Pretty nice guys you lot are.  

My attendance sucks too. But that's because I sit at home most of the time.  (was 40% last sem )

I am pretty sure your prof just doesnt have the time to really run after you. He will get tired soon, and not really bother about you. 

And I am not accountable for the outcome either, use at your own risk.   XD


----------



## thewisecrab (Oct 8, 2009)

My attendance was 98% in school, now it's well. . . Let's not in down that road.  Anyway, the OP is definitely better off coming clean and telling his parents what happened. At the most they'll be upset with you for a week or something after which you'll be fine, that's better off than lying to 10 different people, forgetting what you told to whom, & then getting even more screwed in the end.


----------



## rohan_mhtr (Oct 10, 2009)

Got out of it by telling the truth but you would need some guts . Today i went to see the professor after a friend of mine in the same year tipped me with good ideas . Some funny things happened

Today 11am .....
knock knock 
SIR: whos there ....
ME: Sir its me , i want to have a word with you 
SIR: where are your parents 
ME: sir i have not yet told them regarding this
SIR: then dont enter my office without your parents , i am not taking your journal so that you well get a well deserved drop this year !!! (In engineering if our journals are not checked or submitted then we may get a year drop)
ME: sir i am extremely sorry about everything and i also lied to you
SIR: What lie ?
Me: that i was sick 
SIR: i know that it was a lie .  Let me check your attendence again( took out his register) Oh my god only 9 attended out of 46 
ME : 46 !! ( in my mind i was thinking when i had attended those nine , i remembered only 3, well someone must have gave proxies )
ME: Sir i know i have made a big mistake by not attending your lectures , this i realized recently when i started studying and could not understand a single topic .
I know i lost all those precious lectures but i want to compensate !!
SIR: what ?
ME: since i lost my lectures can you  teach me in your tutions , Atul told me you take privat classes , can i join it , i will pay your fees !!
SIR: the portion is almost completed but can you come on fridays and sundays 
ME : sure 
SIR: i take Rs4000 for a crash course from other students but since you are a BE student of our own college i will take only RS 3500 !!
ME: Ok sir i will pay and start as soon as possible
ME: Sir ; what about my journal .
SIR: Oh , keep it on my table under those files . Is it completed ?
ME : Ya but the diagrams of the 4th and 7th experiment ,i dont know if it is correct , also the graph of 2nd experiment is incomplete . ( Actually i could not find anyones file to copy them from since most of the students had submited their files )
SIR: Anyway keep your file there and make sure you complete it after i check it 
 ME: Sure sir 
SIR: come on friday at my  class at 5 , is it ok . and also bring your fees since its already late
By then i was allready leaving his office .

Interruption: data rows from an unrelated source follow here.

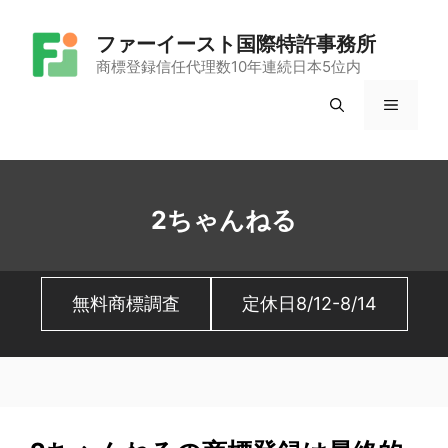
コ
ファーイースト国際特許事務所
ン
商標登録信任代理数10年連続日本5位内
テ
メ
ン
ツ
ニ
へ
ュ
ス
2ちゃんねる
キ
ー
ッ
無料商標調査
定休日8/12-8/14
プ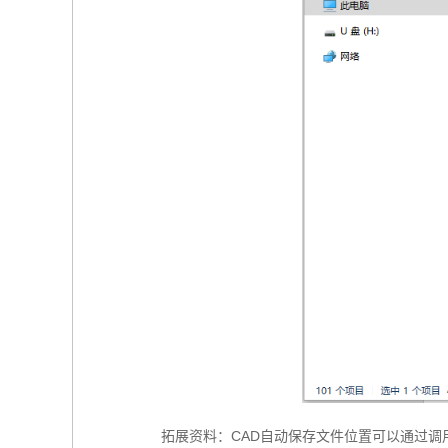
拓展资料：CAD自动保存文件位置可以通过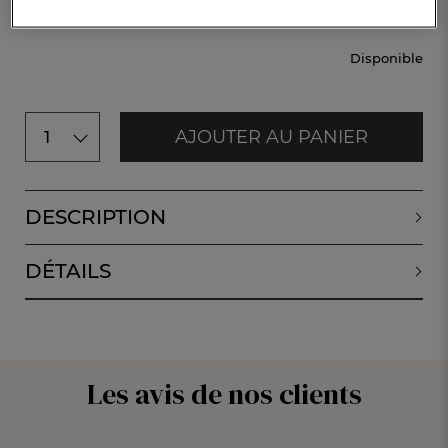
CHF. 9.90
Disponible
AJOUTER AU PANIER
1
DESCRIPTION
DÉTAILS
Les avis de nos clients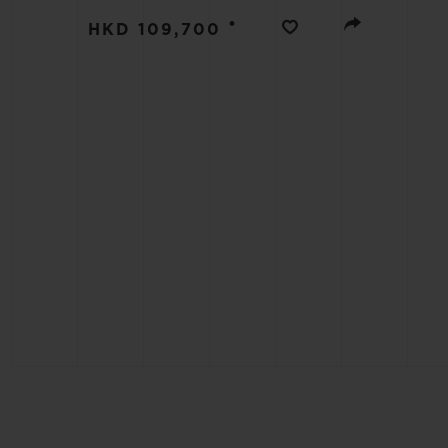
빅뱅
•
썸머 멀티 컬러 세라믹
HKD 109,700
익스클루시브 서비스
5+5 워런티
휴블로티스타 및
보증
연락처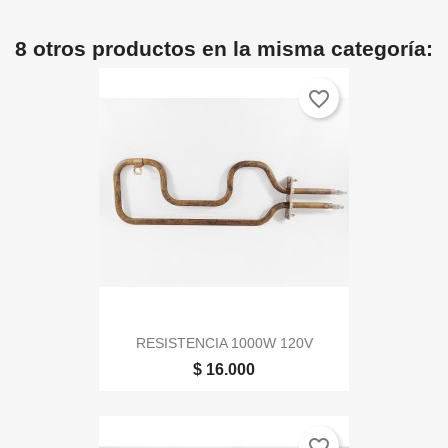
8 otros productos en la misma categoría:
favorite_border
RESISTENCIA 1000W 120V
$ 16.000
favorite_border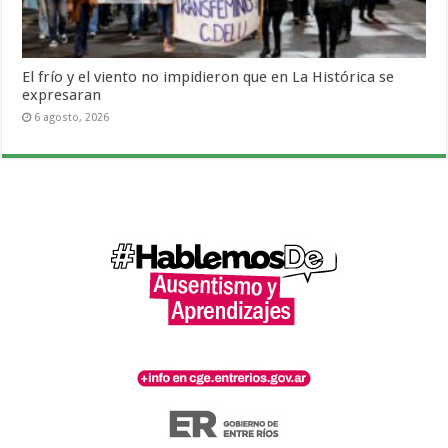
El frío y el viento no impidieron que en La Histórica se
expresaran
6 agosto, 2026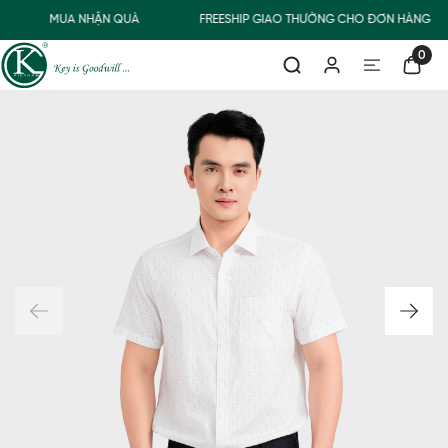
MUA NHẬN QUÀ
FREESHIP GIAO THƯỜNG CHO ĐƠN HÀNG TỪ
0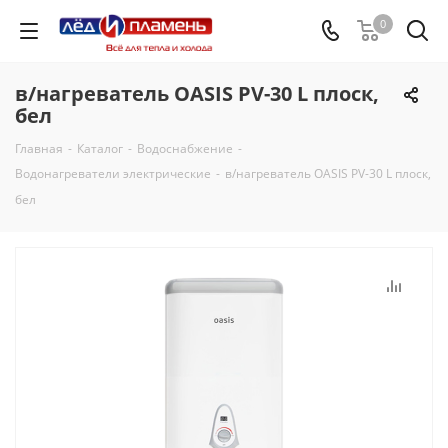
0
в/нагреватель OASIS PV-30 L плоск,
бел
Главная
-
Каталог
-
Водоснабжение
-
Водонагреватели электрические
-
в/нагреватель OASIS PV-30 L плоск,
бел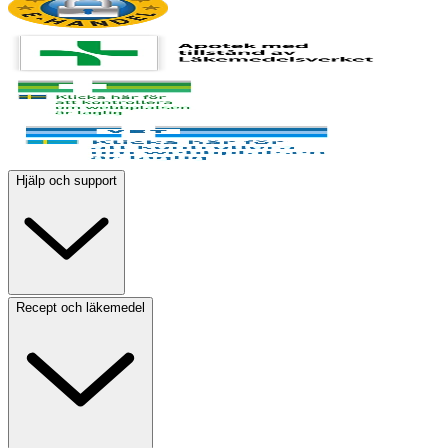
Hjälp och support
Recept och läkemedel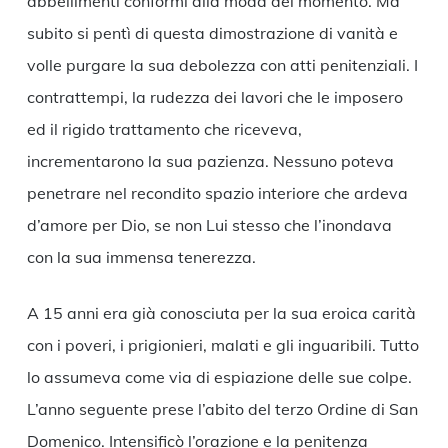
abbellimenti conformi alla moda del momento. Ma
subito si pentì di questa dimostrazione di vanità e
volle purgare la sua debolezza con atti penitenziali. I
contrattempi, la rudezza dei lavori che le imposero
ed il rigido trattamento che riceveva,
incrementarono la sua pazienza. Nessuno poteva
penetrare nel recondito spazio interiore che ardeva
d’amore per Dio, se non Lui stesso che l’inondava
con la sua immensa tenerezza.
A 15 anni era già conosciuta per la sua eroica carità
con i poveri, i prigionieri, malati e gli inguaribili. Tutto
lo assumeva come via di espiazione delle sue colpe.
L’anno seguente prese l’abito del terzo Ordine di San
Domenico. Intensificò l’orazione e la penitenza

This is the professor who refuses to check anyones jounal if even the date column is incomplete !!!


----------



## Krow (Oct 10, 2009)

Money power... Dunno which smiley to post alongside this!


----------



## Cool G5 (Oct 10, 2009)

Whosh! Good Escape


----------



## thewisecrab (Oct 10, 2009)

cheeky bast*ard you 

Anyways, don't dig such a grave like this again


----------



## Stuge (Oct 10, 2009)

yup ! some good work there 

not make sure from next year/Sem  this doesn't happen again .

I never had attendance problem in college since mine was always more 85%


----------